Integrated sedimentary and high-resolution mineralogical characterisation of Ordovician shale from Canning Basin, Western Australia: Implications for facies heterogeneity evaluation

An understanding of the nature of the facies heterogeneity is crucial for successful exploration and development of shale reservoirs. However, shale is a very fine-grained sedimentary rock and it is challenging to understand its heterogeneity through conventional techniques. This paper addresses this challenge for Ordovician Goldwyer Formation (Goldwyer-III shale) through a unique approach by integrating core data with high-resolution image logs (SCMI); petrographic information; Fourier transform infrared (FTIR); and hyperspectral drill core reflectance spectra acquired using a HyLogger3. The petrographic and FTIR data validates the usage of HyLogger3 as a tool to examine high-resolution vertical variations in the shale mineralogy. The results indicate that the Goldwyer-III shale is highly heterogeneous in terms of sedimentary features, organic richness and mineral composition. The studied shale is divided into four facies based on colour, sedimentary features, mineral composition and lithology.
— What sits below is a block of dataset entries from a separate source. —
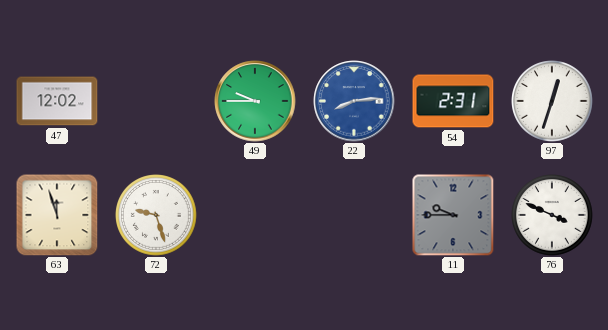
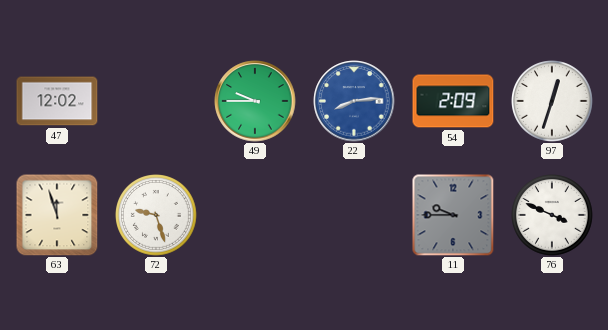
54: 2:31 -> 2:09
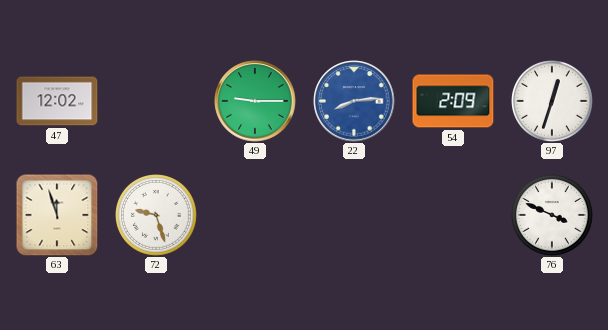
49: 9:45 -> 9:15
11: 9:45 -> none
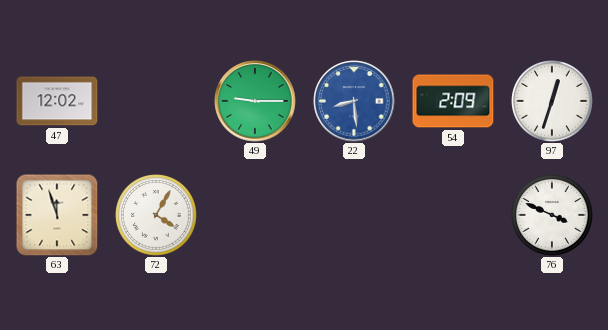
22: 8:14 -> 8:29
72: 9:27 -> 4:05
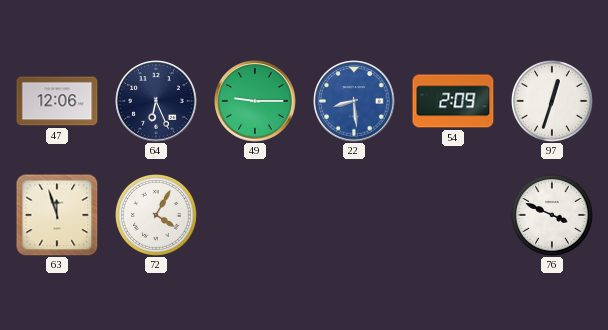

The facies include thinly laminated siliceous shale (TLSh), concretionary-banded calcareous shale (CSh), massive black shale (MBSh) and heterolithic shale (HSh). The total organic carbon varies from 0.35 to 4.5 wt% due to variation in facies as a result of fluctuation in oxic-anoxic conditions. The TLSh, MBSh and HSh facies have a higher TOC value (up to 4.5 wt %), T-max (up to 450 degrees C), hydrogen index (up to 250 mgHC/g) and brittleness index (>0.4) comparatively. Whereas, the CSh facies has least TOC, Tmax, hydrogen index and brittleness index. Continuous high-resolution hyperspectral core log data, combined with petrography and conventional core logging, provides a much better understanding of heterogeneity in Goldwyer-III shale. This study offers a new workflow for rapid, continuous and accurate recognition of optimum facies for hydraulic fracturing. This approach can improve economic decisions when developing shale gas reservoirs. Based on TOC and mineralogical derived brittleness index cut-offs values, the high-quality brittle zones are recognised in TLSh and HSh facies deposited in medial (proximal to distal) depositional setting.